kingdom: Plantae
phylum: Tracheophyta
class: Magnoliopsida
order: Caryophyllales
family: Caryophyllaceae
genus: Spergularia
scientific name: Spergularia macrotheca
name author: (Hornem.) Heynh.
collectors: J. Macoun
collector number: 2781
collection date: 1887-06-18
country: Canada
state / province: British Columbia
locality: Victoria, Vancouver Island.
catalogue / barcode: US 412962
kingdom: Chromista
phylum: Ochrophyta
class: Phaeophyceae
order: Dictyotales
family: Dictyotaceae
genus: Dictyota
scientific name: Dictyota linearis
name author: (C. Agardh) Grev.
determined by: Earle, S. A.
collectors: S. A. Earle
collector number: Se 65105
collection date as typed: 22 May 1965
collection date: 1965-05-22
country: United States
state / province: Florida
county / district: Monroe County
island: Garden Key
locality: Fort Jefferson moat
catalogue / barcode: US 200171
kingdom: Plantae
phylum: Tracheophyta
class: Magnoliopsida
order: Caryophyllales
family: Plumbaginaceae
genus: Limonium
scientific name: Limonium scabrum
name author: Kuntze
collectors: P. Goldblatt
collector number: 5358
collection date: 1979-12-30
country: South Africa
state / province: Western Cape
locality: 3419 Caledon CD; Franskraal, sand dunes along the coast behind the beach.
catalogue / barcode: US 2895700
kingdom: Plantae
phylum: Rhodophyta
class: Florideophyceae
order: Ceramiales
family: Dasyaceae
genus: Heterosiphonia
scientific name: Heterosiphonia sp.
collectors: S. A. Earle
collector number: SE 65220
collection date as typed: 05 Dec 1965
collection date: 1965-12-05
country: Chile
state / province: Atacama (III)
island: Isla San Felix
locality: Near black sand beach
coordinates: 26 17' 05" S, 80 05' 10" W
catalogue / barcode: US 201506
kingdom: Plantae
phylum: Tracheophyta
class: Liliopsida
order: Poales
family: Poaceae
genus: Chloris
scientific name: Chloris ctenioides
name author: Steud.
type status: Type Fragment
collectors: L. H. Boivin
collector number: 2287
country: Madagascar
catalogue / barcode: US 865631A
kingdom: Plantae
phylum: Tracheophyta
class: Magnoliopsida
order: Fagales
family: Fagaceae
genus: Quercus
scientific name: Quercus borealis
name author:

————————

▸ **YOUR INSTRUCTIONS**
Render the lines from the line containing "state / province: Florida" through the line containing "phylum: Rhodophyta" as a two-column CSV with the headers field and value, one row per line. Put each entry in its own quoted field, with any line breaks replaced by spaces.

▸ **CORRECT ANSWER**
field,value
"state / province:","Florida"
"county / district:","Monroe County"
"island:","Garden Key"
"locality:","Fort Jefferson moat"
"catalogue / barcode:","US 200171"
"kingdom:","Plantae"
"phylum:","Tracheophyta"
"class:","Magnoliopsida"
"order:","Caryophyllales"
"family:","Plumbaginaceae"
"genus:","Limonium"
"scientific name:","Limonium scabrum"
"name author:","Kuntze"
"collectors:","P. Goldblatt"
"collector number:","5358"
"collection date:","1979-12-30"
"country:","South Africa"
"state / province:","Western Cape"
"locality:","3419 Caledon CD; Franskraal, sand dunes along the coast behind the beach."
"catalogue / barcode:","US 2895700"
"kingdom:","Plantae"
"phylum:","Rhodophyta"